Sunday, September 06, 2015

Birthers, "Trumpists" and the Potential Split of the GOP


As often noted on this blog, some years back, the so-called GOP establishment, including George W. Bush and Karl Rove made the short term political calculation to welcome Christofascists and by extension white supremacists into the Republican Party.  Before that time the religious extremists were typically not voted onto local city and county committees which tended to be controlled by moderates and establishment types.  During my last years on the City Committee for the Republican Party of Virginia Beach I saw this change and witnessed a coup whereby the moderate chairwoman was forced out by early forces of the Christofacists/Tea Party with the help of power hungry opportunists.  It's been a steady downward spiral since that time, both locally and nationally.  Now, that short term opportunism is on the brink of splitting the GOP unless the party sells it soul wholly to the forces of religious extremism and white supremacy.  A column in the Washington Post looks at what is happening:
The story line around Donald Trump’s “rise” has got the narrative wrong. It mistakes the man for the movement. While we do need to reckon with what Trump himself means for U.S. politics, we need to reckon even more urgently with what can now be called the “Trumpists,” a solidly right-wing ethno-nationalist voting bloc that has been growing since the mid-1990s.

What points to this story? The numbers capturing the ebb and flow in the belief that Barack Obama is a Muslim and the crisis over the president’s birth certificate. Those are the ones to watch.

Even after the release of the [Obama's long form] birth certificate, 23 percent of Republicans continued to hold the view that Obama was born overseas. These, I suggest, are your Trump voters. 

Recent polling has in fact confirmed that Trump, a particularly prominent “birther” in 2010 and 2011, is tapping into this constituency. According to Public Policy Polling, 66 percent of his supporters believe Obama is Muslim and 61 percent think he was not born in the United States. 

The Trumpists are our equivalent of Britain’s U.K. Independence Party (UKIP) and France’s National Front, both anti-immigrant, nationalist parties. . . . The critical difference between our nationalist faction and the European ones is that their parliamentary systems register them as “parties,” whereas our two-party model makes it harder to see that what we’re confronting truly is the rise of a new party. Provided, that is, the Republicans don’t sell their souls.

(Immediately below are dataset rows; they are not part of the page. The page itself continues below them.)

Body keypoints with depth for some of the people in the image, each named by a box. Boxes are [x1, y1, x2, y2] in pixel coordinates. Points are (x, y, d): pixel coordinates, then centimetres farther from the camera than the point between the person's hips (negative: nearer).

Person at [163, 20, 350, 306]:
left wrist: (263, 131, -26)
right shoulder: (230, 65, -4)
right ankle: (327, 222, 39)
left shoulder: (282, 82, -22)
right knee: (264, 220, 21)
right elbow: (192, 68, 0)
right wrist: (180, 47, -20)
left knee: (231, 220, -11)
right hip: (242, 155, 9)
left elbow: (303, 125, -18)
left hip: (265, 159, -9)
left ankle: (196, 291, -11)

If the Republicans can hang on to the convictions that make them the party of Lincoln, we ought to see the party split. For the good of the country, we should hope for it.

Two larger shifts in our sociopolitical landscape provide the framework necessary for understanding the Trumpists.

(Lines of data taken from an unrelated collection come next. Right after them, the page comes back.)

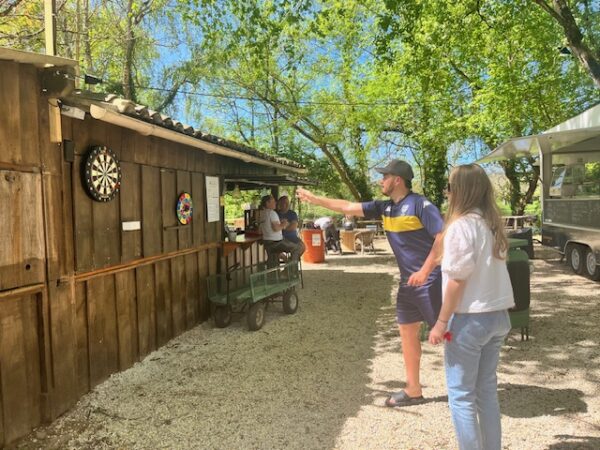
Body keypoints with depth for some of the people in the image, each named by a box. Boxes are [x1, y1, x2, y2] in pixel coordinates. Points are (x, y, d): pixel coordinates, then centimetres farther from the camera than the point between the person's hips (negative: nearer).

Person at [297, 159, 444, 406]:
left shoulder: (420, 204, -15)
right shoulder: (385, 207, 8)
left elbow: (444, 237, -19)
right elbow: (348, 207, 11)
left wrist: (425, 270, -23)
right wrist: (314, 199, 11)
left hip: (430, 279, -8)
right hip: (408, 281, 8)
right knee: (407, 332, 11)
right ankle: (413, 390, 23)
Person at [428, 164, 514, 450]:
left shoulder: (461, 225, -16)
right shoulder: (493, 224, 7)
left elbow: (457, 279, -18)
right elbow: (489, 272, 8)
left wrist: (441, 322, -12)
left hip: (470, 319, -8)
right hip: (497, 316, 8)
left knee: (461, 395, 6)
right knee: (487, 389, 19)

First, there is the dramatic movement of the United States toward becoming a majority-minority country, where no ethnic group is in the majority. . . . It is unsurprising that our clear movement in this direction should provoke resistance from those whose well-being, status and self-esteem are connected to historical privileges of “whiteness.”

Second, there is the Internet. Digital communications technologies have plainly enabled geographically dispersed people with niche interests to find one another and form communities.  . . . the first uses of the Internet to build political solidarity among those with fringe political interests emerged on the right. The Drudge Report started in 1994 and Free Republic in 1996.

The real story, then, is not about this or that candidate but about precisely how the realignment of U.S. public opinion away from the two major political parties will shake out and about who or what the major parties will sell down the river while trying to save themselves as the “big tents” they need to be to win elections. And the burning question inside this story is whether our two-party system can survive the digital era. Or, perhaps better, how to ensure that it doesn’t so that we can save our center-right party, the Republicans, for the center.

1 comment:

Stephen said...

If the Republican party was ever "the party of Lincoln," it ceased to be when to secure the White House for Rutherford B. Hayes (the first president who had received a minority of the popular vote), the Republicans agreed to end Reconstruction (Southern strategy I).

OK, Theodore Roosevelt was in some ways a progressive, though also a raving imperialist, but Eisenhower overthrew democratically elected governments of Iran and Guatemala (fallout from both continues!), did not challenge Joe McCarthy, and only with great reluctance enforced the unanimous Supreme Court decision to desegregate schools in the South. Reagan pioneered rejection of "reality-based policy-making" (and with his vice-president committed high crimes in Iran-contragate, as well as cutting taxes while increasing expenditures, not least military ones). Etc.